作業指示 A » 性器の感覚器官に関する文章のうち、「この数は敏感であることが知ら」から「ている可能性が示されました。」までの部分（両端を含む）を、「研究者たち」を「研究チーム」に置き換えて書き直してください。
作業指示 B » 性器の感覚器官に関する文章を、最後の文の次から書き進めてください。

文書抜粋 »
==============================

振動に反応するニューロンがクリトリスとペニスで発見
私たちの皮膚にはさまざまな刺激に対して反応する神経組織が存在します。
例えば、無毛の皮膚に存在するマイスナー小体は、軽い触感を担当しており、手指の器用さを支えます。
一方、毛や髪が生えている皮膚では、毛包を取り囲む神経組織が、毛髪のたわみに対する感覚を感知して「毛に触れた感覚」を発信します。
これまでの研究により、このような感覚器官の性質や役割は、無毛皮膚や有毛皮膚といった部位に関してはかなり理解が深まってきました。
しかし、哺乳類の性器に存在する感覚器官については、あまり理解が進んでいません。
その代表的な例が性器や粘膜に存在する「クラウゼ小体」です。
19世紀後半、ヴィルヘルム・クラウゼは、性器や、唇、舌、眼球結膜などの粘膜皮膚組織に球形のニューロン塊が存在することをはじめて発見し「クラウゼ小体」と名付けました。
ただクラウゼ小体がいったいどんな役割を担っているかは多くが、謎につつまれていました。
そこで今回、ハーバード大学の研究者たちは現代の技術を用いて、性器に存在するクラウゼ小体の分布や役割を調べることにしました。
調査にあたってはまず神経の可視化が行われ、マウスのクリトリスやペニスに存在するクラウゼ小体の数や密度が調べられました。
するとマウスのクリトリスとペニスにはほぼ同量のクラウゼ小体が存在することが判明。
ただマウスの場合も人間と同じくクリトリスはペニスに比べて遥かに小さくなっているため、クリトリスのクラウゼ小体の密度はペニスの15倍にも及んでいました。
この数は敏感であることが知られているマウスの指先の感覚を司るマイスナー小体の3倍に及びました。
次に研究者たちはマウスのクリトリスとペニスにさまざまな刺激を与え、クラウゼ小体がどんな刺激に最も反応し強い電気信号を発するかを調べました。
結果、40-80Hzの機械的振動と絵筆による刺激に最も強く反応することが判明。
また興味深いことに、この40-80Hzという振動は、人間が性的刺激のために使用するデバイスの振動周期と一致していました。
そのため研究者たちは、クラウゼ小体は性行為にともなう微細な皮膚と皮膚の接触による振動を検知するために存在していると推察しました。
またクラウゼ小体から発せられた電気信号を追跡すると脊髄に伝達され、クリトリスやペニスの勃起や射精を調整している可能性が示されました。
さらに研究者たちは、雄マウスの遺伝子操作を行い、物理的接触ではなく青色光を照射することでクラウゼ小体のニューロンが活性化するようにしました。

==============================

収集データ »

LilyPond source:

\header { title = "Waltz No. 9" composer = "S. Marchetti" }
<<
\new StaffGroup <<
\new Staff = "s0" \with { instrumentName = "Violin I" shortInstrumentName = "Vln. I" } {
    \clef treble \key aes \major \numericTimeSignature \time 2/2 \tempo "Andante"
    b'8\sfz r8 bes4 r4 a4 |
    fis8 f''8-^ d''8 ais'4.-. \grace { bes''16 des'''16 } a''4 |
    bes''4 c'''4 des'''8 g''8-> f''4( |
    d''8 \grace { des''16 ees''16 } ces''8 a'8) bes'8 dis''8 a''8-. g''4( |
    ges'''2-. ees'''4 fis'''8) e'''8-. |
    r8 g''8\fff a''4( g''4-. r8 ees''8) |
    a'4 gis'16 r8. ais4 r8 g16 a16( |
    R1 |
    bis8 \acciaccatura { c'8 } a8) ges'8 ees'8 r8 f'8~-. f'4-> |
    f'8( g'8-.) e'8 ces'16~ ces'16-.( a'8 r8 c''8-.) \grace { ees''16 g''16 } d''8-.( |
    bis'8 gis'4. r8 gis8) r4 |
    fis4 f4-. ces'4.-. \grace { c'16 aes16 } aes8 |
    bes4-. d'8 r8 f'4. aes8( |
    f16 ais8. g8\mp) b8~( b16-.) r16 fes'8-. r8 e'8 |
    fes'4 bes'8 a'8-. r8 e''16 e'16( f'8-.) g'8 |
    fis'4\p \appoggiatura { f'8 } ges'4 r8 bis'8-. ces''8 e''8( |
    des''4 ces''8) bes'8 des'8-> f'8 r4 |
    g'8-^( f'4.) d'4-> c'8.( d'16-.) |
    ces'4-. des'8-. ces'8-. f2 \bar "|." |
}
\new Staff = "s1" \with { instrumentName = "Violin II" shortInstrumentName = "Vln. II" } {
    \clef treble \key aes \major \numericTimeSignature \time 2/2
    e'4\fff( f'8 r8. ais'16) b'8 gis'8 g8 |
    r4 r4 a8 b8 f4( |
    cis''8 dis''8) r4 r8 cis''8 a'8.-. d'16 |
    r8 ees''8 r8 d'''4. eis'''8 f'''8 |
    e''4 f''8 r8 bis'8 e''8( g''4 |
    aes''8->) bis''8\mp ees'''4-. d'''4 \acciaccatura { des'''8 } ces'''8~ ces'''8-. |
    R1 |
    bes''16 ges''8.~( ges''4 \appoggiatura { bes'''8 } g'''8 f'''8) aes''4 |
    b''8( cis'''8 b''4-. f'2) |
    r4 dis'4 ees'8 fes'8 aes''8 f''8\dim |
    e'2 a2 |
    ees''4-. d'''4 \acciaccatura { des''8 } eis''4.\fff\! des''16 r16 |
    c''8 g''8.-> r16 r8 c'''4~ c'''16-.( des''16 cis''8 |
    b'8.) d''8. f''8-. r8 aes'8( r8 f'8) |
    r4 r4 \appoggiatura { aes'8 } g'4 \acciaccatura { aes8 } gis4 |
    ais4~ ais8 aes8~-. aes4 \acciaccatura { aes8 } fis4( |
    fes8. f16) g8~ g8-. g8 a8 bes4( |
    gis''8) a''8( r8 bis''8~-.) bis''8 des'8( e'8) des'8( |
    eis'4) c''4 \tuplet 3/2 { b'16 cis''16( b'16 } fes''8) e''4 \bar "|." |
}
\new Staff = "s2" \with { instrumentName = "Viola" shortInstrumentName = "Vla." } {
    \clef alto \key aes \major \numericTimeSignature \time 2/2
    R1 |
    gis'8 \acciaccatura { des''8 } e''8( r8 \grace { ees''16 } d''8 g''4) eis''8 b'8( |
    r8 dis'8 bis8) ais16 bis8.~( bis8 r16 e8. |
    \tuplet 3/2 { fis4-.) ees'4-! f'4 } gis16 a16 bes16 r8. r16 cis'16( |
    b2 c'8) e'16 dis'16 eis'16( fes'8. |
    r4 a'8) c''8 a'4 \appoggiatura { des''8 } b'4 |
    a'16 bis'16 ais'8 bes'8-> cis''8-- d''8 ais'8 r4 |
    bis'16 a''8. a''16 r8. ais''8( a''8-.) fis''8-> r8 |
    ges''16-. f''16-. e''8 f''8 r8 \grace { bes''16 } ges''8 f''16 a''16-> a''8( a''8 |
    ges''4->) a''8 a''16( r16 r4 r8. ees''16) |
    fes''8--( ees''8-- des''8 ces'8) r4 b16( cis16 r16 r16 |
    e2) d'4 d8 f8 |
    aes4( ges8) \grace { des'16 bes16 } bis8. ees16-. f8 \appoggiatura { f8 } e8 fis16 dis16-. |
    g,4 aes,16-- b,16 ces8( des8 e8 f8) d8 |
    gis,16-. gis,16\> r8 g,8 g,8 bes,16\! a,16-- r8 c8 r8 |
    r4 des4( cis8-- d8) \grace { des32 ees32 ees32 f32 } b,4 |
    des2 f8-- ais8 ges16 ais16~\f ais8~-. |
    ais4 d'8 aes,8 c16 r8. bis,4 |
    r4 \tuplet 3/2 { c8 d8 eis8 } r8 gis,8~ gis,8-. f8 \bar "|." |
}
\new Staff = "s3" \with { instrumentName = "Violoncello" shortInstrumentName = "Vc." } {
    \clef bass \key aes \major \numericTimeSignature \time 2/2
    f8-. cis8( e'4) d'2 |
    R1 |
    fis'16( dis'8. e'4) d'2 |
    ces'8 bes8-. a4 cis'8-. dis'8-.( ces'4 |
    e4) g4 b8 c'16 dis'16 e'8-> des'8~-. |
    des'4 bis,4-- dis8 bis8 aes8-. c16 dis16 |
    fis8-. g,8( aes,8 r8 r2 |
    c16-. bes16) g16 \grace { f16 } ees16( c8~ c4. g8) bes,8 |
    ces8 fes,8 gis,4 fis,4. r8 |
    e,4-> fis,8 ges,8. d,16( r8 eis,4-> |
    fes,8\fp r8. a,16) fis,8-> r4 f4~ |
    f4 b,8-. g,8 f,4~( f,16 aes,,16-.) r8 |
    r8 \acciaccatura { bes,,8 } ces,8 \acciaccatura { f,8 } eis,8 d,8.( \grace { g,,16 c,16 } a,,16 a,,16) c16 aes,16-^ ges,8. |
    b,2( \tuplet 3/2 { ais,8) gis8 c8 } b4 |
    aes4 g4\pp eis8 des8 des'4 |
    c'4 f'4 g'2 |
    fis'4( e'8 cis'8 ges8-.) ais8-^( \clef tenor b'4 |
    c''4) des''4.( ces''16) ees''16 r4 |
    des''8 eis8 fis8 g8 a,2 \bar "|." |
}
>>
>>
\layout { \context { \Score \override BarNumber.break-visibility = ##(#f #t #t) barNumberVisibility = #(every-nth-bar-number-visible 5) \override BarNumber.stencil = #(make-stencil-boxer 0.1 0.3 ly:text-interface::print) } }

==============================

作業結果 A »
この数は敏感であることが知られているマウスの指先の感覚を司るマイスナー小体の3倍に及びました。
次に研究チームはマウスのクリトリスとペニスにさまざまな刺激を与え、クラウゼ小体がどんな刺激に最も反応し強い電気信号を発するかを調べました。
結果、40-80Hzの機械的振動と絵筆による刺激に最も強く反応することが判明。
また興味深いことに、この40-80Hzという振動は、人間が性的刺激のために使用するデバイスの振動周期と一致していました。
そのため研究チームは、クラウゼ小体は性行為にともなう微細な皮膚と皮膚の接触による振動を検知するために存在していると推察しました。
またクラウゼ小体から発せられた電気信号を追跡すると脊髄に伝達され、クリトリスやペニスの勃起や射精を調整している可能性が示されました。

作業結果 B »
そして、その雄マウスのペニスに向けて適切なタイミングで青い光を照射したところ、すべてのマウスのペニスに勃起が起こりました。
(※クリトリスの変化は観察しにくいため青色光を使った実験はメスでは行われませんでした)
一方、遺伝子操作を行ってクラウゼ小体が形成されないようにしたオスはメスとカップリングしても、性行為を開始するまで時間がかかり、性行為をはじめたとしても早く終わってしまい、射精する率も低下しました。
また同様の遺伝子操作でクラウゼ小体を失ったメスはオスとカップリングしても、オスの性的誘惑をあまり受容しにくく、通常のメスよりも早く性交を終了する傾向がありました。
この結果は、クラウゼ小体が性行動と快感の両方を支える神経メカニズムを支えており、健康な性機能、特に快感において重要な働きを担っている可能性を示唆します。
また研究者たちは解剖学的に人間とマウスのクラウゼ小体は似ているため、人間でも同様の機能を果たしている可能性があると指摘しています。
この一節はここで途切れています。